TO DO: Find every line in the records below that contains the word "What", matching upper and lower case exactly, and copy out each of those lines.

RECORD EXCERPTS:

+-------+

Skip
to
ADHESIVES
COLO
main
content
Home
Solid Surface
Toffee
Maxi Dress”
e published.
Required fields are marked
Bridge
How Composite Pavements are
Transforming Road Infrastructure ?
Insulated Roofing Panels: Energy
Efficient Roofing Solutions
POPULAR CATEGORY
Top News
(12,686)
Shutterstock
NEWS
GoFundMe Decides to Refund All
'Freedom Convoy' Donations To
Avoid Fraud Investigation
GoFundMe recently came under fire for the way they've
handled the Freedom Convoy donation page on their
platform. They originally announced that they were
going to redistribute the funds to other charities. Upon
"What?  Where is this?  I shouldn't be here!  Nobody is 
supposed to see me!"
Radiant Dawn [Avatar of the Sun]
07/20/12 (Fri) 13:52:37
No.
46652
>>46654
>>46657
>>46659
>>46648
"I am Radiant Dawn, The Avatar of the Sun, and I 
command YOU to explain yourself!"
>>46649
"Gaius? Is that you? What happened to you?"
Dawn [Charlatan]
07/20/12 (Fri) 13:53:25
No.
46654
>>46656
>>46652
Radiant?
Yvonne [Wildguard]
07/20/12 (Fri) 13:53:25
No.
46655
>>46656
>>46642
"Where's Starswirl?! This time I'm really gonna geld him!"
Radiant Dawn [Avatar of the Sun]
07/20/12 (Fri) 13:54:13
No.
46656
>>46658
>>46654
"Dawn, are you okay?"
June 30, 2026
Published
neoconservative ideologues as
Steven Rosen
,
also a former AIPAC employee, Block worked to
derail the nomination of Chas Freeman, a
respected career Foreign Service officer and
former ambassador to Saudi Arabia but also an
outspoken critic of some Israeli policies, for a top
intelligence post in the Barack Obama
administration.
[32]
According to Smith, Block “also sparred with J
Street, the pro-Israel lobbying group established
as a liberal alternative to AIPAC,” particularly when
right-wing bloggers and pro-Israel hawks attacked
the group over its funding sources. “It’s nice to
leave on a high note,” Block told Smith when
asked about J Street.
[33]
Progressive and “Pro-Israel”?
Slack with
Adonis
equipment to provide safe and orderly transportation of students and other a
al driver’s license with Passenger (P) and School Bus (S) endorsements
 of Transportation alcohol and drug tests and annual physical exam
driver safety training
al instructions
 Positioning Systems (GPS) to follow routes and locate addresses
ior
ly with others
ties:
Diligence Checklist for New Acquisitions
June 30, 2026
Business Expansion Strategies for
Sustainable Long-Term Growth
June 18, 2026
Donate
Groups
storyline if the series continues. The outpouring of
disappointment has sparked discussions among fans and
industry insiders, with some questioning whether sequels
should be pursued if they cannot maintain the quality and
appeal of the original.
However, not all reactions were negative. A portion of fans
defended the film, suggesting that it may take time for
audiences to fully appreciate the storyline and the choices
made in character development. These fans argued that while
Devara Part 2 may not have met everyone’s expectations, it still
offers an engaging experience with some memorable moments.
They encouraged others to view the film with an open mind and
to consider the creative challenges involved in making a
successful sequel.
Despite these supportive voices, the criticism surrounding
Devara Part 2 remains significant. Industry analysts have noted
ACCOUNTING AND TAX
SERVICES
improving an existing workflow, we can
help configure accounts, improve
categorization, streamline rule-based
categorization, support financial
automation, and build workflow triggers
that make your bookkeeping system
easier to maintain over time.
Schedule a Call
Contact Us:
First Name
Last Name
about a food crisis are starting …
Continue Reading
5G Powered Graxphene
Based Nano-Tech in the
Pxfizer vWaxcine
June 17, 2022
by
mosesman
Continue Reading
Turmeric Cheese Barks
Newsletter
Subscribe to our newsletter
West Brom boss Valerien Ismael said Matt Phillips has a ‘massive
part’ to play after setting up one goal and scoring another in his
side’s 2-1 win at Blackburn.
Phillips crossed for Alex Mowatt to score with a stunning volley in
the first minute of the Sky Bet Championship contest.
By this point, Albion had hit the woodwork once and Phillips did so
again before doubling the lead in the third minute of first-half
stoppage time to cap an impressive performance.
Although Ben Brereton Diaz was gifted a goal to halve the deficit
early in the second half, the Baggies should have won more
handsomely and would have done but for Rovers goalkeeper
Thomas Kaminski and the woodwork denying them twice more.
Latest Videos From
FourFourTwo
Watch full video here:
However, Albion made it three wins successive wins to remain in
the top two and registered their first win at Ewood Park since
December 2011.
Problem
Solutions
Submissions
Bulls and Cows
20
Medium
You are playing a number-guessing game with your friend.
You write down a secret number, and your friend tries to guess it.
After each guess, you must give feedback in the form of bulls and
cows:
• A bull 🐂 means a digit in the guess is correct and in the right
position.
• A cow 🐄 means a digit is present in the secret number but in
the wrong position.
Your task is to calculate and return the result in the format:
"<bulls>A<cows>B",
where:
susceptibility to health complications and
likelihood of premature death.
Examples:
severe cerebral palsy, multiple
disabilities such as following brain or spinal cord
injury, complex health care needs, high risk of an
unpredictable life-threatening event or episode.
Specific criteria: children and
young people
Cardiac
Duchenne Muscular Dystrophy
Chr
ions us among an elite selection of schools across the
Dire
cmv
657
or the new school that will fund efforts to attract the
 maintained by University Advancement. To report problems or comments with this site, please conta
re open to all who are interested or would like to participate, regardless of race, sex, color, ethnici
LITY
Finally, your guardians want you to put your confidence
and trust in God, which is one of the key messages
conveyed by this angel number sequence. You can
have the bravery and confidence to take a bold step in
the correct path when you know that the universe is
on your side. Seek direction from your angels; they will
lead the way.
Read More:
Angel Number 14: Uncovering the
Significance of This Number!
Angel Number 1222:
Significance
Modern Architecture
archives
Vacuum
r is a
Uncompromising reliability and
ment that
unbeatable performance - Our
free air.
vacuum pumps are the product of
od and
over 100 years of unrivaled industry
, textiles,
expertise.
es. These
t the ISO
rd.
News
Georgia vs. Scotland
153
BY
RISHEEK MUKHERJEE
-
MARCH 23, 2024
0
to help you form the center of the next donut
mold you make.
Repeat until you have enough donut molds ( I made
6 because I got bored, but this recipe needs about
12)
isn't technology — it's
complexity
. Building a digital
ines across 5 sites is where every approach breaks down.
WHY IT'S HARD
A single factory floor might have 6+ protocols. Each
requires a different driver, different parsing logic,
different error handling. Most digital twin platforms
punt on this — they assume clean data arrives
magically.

+-------+

ANSWER SECTION:
"What?  Where is this?  I shouldn't be here!  Nobody is 
"Gaius? Is that you? What happened to you?"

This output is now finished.